Proponents of moving California’s primary to Feb. 5 insist that while the candidates might be out of sight much of the time, they have been active behind the scenes lining up endorsements and building networks crucial to winning elections in this wide and diverse state.
State Sen. Ron Calderon (D-Montebello), who sponsored the bill that moved up the primary, said it was too early to expect the rallies and town-hall meetings that are hallmarks of campaigns in Iowa and New Hampshire.
Calderon said private fundraisers, at least, are including wider swaths of California as candidates reach beyond such traditional locales as Hollywood and Newport Beach.
“They’re doing fundraisers with small groups and community leaders, elected officials and business leaders,” Calderon said.
Calderon said he had attended private gatherings where he talked healthcare with Rep. Dennis J. Kucinich (D-Ohio) and listened to Richardson discuss local housing issues.
For the most part, the few public interactions have been pages torn from the campaigns’ national playbooks, focusing on the war in Iraq and immigration reform, an issue that has an obvious effect on California. And though the candidates have not spelled out California-specific agendas, some shaped their messages for the state.
McCain said Wednesday that he was “guardedly optimistic, and I emphasize guardedly” that Congress would pass a revised immigration bill before the July 4 recess. “As a Western senator, I understand Western issues, and I believe I am qualified to address those issues,” McCain said.
Other candidates also touched on the immigration bill. Giuliani praised its collapse. Obama voiced hope that President Bush could wrestle several Republican senators into voting for a revised measure.
Obama and Richardson both tailored part of their message to California. At his news conference urging national low-carbon fuel standards, Obama noted that his proposal is based on a California plan, for which he credited Republican Gov. Arnold Schwarzenegger. Richardson used a news conference Monday to call for increased light rail and energy-efficient vehicles to ease Los Angeles’ chronic traffic congestion, saying more was needed than simply widening freeways.

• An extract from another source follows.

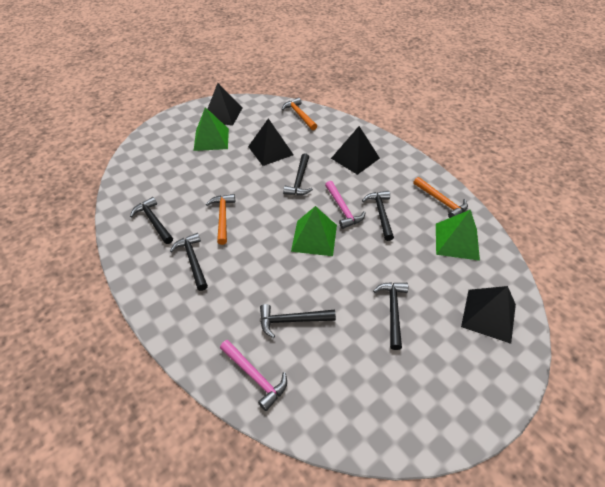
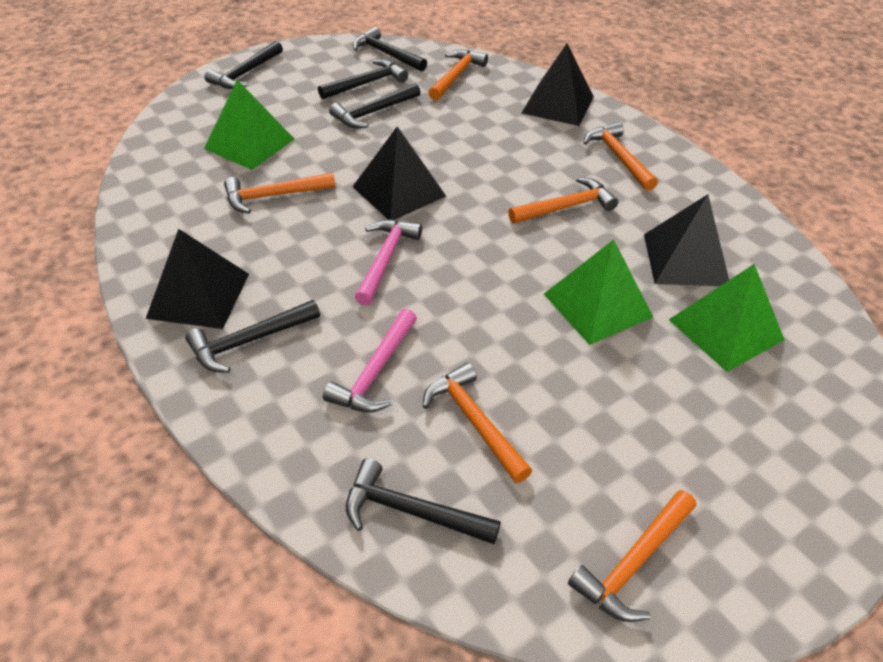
orange hammer: [206,194,235,245] [282,98,317,130] [413,177,468,218] = 3 -> [224,172,335,214] [423,363,532,483] [428,50,488,100] [508,177,618,224] [568,490,696,622] [583,122,658,191] = 6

Tony Quinn, co-editor of the California Target Book, a nonpartisan elections analysis, said he has come to believe that California will be something of an insurance state for the front-runners.
“Both Clinton and Giuliani face their greatest peril in being ambushed in these small states” such as Iowa and New Hampshire, Quinn said. “So they, and others, have an incentive to try to elevate the role of the larger states.”
They will eventually be drawn here for close encounters with voters, he said.
“We will see them,” Quinn said. “Just be patient.”